**Exercise inputs**
......

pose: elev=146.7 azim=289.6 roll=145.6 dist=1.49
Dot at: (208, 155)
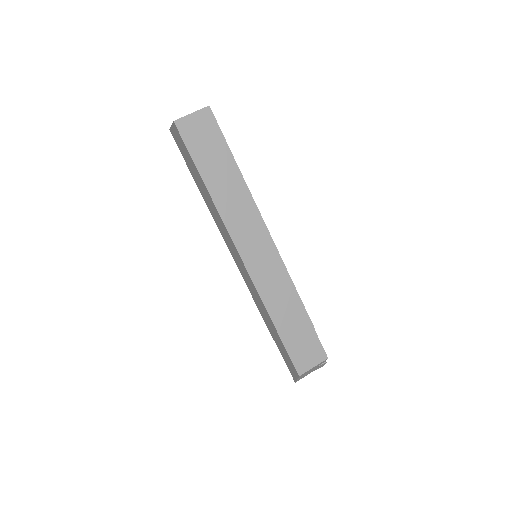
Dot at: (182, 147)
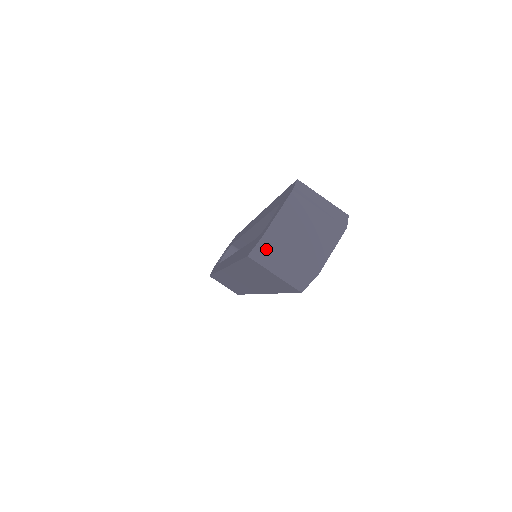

......

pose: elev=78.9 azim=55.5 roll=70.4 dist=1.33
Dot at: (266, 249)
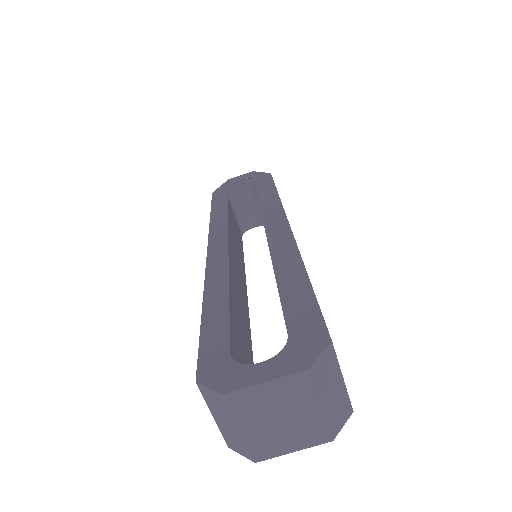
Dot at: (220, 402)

......

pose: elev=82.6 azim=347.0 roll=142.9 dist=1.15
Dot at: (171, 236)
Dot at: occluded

......

**Your goal**
Please gather every line from the records above that contains the string "dist", copying each line in full. Case counts.

**Reply to the exercise**
pose: elev=146.7 azim=289.6 roll=145.6 dist=1.49
pose: elev=78.9 azim=55.5 roll=70.4 dist=1.33
pose: elev=82.6 azim=347.0 roll=142.9 dist=1.15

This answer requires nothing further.